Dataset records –
▬▬▬

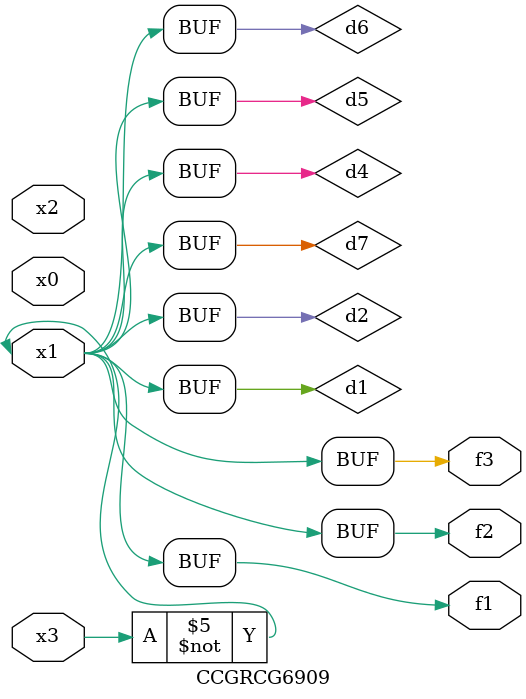
<source format=v>
module CCGRCG6909(
	input x0, x1, x2, x3,
	output f1, f2, f3
);

	wire d1, d2, d3, d4, d5, d6, d7;

	not (d1, x3);
	buf (d2, x1);
	xnor (d3, d1, d2);
	nor (d4, d1);
	buf (d5, d1, d2);
	buf (d6, d4, d5);
	nand (d7, d4);
	assign f1 = d6;
	assign f2 = d7;
	assign f3 = d6;
endmodule

</source>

▬▬▬

What the exercise asks – Output nothing but the records above, word for word, with the pictures removed.

Expected answer –
<source format=v>
module CCGRCG6909(
	input x0, x1, x2, x3,
	output f1, f2, f3
);

	wire d1, d2, d3, d4, d5, d6, d7;

	not (d1, x3);
	buf (d2, x1);
	xnor (d3, d1, d2);
	nor (d4, d1);
	buf (d5, d1, d2);
	buf (d6, d4, d5);
	nand (d7, d4);
	assign f1 = d6;
	assign f2 = d7;
	assign f3 = d6;
endmodule

</source>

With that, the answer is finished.